Dieser Vorschlag, der hier von Ihnen gemacht wird, ist u. a. auch in dem Vier-Professoren-Gut-
achten über die Sozialreform aufgenommen worden. In ihm ist ausgeführt worden, es solle erwogen werden, daß die Krankenkassen überhaupt kein Krankengeld mehr zu zahlen hätten, sondern daß sie in Zukunft nur für die medizinischen Leistungen aufzukommen hätten. Ich bin ganz entgegengesetzter Ansicht. Ich glaube, da wir die Einrichtung des Krankengeldes, der Krankenversicherung doch haben, die ja letzten Endes von den Beiträgen der Arbeitnehmer und der Arbeitgeber gespeist wird, daß wir auf diesem Wege der Behandlung einer Erhöhung des Krankengeldes bis heranreichend an die Lohnhöhe, jedenfalls dort, wo die Tarifverträge Entsprechendes für die Arbeiter nicht vorsehen, leichter vorwärtskommen als durch eine generelle Änderung des Bürgerlichen Gesetzbuchs.

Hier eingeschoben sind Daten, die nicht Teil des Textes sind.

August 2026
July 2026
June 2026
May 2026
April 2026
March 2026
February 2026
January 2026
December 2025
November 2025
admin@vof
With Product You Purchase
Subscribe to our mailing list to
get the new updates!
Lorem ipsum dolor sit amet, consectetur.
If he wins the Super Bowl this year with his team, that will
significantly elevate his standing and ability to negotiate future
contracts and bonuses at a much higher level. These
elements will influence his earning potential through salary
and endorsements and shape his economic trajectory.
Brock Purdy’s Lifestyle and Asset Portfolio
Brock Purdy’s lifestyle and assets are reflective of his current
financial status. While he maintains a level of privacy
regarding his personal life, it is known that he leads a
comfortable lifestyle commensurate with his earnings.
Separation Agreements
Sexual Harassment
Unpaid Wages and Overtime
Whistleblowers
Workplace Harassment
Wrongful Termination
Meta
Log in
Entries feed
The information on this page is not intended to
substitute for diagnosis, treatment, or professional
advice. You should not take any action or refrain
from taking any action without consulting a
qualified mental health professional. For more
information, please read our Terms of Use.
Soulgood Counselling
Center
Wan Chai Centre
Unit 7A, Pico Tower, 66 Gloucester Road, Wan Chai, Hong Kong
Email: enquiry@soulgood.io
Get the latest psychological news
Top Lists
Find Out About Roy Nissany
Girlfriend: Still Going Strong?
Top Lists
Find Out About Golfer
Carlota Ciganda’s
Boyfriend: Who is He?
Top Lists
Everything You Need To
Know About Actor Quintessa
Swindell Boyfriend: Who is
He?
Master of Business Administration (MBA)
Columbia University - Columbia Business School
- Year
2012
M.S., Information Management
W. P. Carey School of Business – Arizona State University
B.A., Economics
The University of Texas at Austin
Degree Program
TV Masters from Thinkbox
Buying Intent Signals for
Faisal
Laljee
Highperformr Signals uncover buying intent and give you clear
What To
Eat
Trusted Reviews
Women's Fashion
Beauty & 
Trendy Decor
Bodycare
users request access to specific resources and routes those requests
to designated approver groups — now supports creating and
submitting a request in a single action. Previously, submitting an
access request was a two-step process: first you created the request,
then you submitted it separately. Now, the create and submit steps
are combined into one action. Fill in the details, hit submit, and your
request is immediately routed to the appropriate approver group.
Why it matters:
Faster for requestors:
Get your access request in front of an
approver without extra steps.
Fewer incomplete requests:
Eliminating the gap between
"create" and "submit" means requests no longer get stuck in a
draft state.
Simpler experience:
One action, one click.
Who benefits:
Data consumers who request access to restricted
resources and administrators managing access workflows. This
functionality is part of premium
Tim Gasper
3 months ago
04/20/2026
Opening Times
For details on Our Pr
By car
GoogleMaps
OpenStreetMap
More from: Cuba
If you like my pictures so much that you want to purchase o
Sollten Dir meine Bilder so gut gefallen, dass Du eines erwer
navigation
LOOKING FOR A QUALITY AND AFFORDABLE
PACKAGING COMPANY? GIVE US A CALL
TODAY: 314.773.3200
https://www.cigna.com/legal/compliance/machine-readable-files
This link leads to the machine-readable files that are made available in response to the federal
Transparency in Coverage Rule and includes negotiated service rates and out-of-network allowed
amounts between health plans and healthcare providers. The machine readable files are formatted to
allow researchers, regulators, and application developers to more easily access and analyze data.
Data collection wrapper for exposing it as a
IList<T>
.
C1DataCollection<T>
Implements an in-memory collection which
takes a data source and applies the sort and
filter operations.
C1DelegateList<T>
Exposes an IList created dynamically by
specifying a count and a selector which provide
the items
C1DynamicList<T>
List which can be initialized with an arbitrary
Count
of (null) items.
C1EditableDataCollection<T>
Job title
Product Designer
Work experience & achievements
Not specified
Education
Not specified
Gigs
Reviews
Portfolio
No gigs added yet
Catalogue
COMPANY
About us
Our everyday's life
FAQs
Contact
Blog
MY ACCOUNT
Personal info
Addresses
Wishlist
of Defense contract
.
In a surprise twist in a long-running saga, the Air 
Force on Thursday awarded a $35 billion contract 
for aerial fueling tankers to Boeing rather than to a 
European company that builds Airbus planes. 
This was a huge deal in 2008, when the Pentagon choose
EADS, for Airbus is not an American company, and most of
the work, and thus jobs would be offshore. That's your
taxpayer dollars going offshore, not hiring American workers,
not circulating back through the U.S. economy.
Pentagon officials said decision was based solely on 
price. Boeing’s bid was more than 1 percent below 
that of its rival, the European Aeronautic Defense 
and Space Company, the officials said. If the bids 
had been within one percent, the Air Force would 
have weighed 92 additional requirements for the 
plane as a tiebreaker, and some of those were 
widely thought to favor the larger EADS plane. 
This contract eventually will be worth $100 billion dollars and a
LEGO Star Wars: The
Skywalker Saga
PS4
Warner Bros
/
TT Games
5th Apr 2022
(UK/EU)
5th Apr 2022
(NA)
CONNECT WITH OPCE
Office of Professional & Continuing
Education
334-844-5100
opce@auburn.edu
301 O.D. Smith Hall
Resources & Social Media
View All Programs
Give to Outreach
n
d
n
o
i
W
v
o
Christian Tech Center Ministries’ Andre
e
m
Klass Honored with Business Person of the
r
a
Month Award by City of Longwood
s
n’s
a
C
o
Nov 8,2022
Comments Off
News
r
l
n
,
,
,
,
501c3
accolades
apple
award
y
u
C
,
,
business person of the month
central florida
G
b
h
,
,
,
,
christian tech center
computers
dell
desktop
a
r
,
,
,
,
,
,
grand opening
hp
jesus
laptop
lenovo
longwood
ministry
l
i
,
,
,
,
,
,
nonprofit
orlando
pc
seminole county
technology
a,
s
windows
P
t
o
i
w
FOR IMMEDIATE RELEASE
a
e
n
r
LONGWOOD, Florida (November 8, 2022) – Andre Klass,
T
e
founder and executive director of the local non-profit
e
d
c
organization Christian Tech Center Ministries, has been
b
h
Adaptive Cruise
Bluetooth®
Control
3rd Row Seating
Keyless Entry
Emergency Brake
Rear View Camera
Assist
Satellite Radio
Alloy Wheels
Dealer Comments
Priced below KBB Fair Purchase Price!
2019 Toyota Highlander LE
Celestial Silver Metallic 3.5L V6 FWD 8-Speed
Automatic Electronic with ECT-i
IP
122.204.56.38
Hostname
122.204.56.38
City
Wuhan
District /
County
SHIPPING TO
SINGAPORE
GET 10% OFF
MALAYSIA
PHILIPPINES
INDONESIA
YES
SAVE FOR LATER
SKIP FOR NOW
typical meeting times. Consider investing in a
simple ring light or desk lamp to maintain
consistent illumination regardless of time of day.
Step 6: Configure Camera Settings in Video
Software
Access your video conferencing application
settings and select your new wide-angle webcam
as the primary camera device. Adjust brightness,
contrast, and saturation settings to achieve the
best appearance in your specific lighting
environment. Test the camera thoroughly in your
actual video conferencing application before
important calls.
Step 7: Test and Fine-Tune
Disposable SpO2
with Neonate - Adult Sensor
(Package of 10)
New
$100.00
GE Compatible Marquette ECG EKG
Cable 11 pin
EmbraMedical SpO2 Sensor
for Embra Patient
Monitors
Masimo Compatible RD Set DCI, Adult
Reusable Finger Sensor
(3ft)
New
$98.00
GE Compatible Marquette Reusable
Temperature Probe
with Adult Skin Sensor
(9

Wir werden von der Deutschen Partei aus an die Prüfung dieses Antrages unter dem Gesichtspunkt herangehen, den ich vorhin betont habe: wir werden abwägen, wo die Interessen der Arbeiter und des Mittelstandes liegen. Einzig von dem Ergebnis dieser Prüfung werden wir letzten Endes unsere Stellung zu diesem Antrag nachher aussprechen und auch unsere Abstimmung vornehmen.
Zusammenfassend kann ich aber sagen: Es liegt ja im Zuge der Zeit, daß das Recht, wie es bisher bestanden hat, geändert werden muß. Die Frage ist einzig und allein, ob wir eine generelle Änderung des Bürgerlichen Gesetzbuches vornehmen oder ob wir es nicht viel besser und einfacher erreichen, wenn wir etwa im Zuge der Sozialreform vorher eine Änderung des Krankenversicherungsgesetzes überhaupt vornehmen.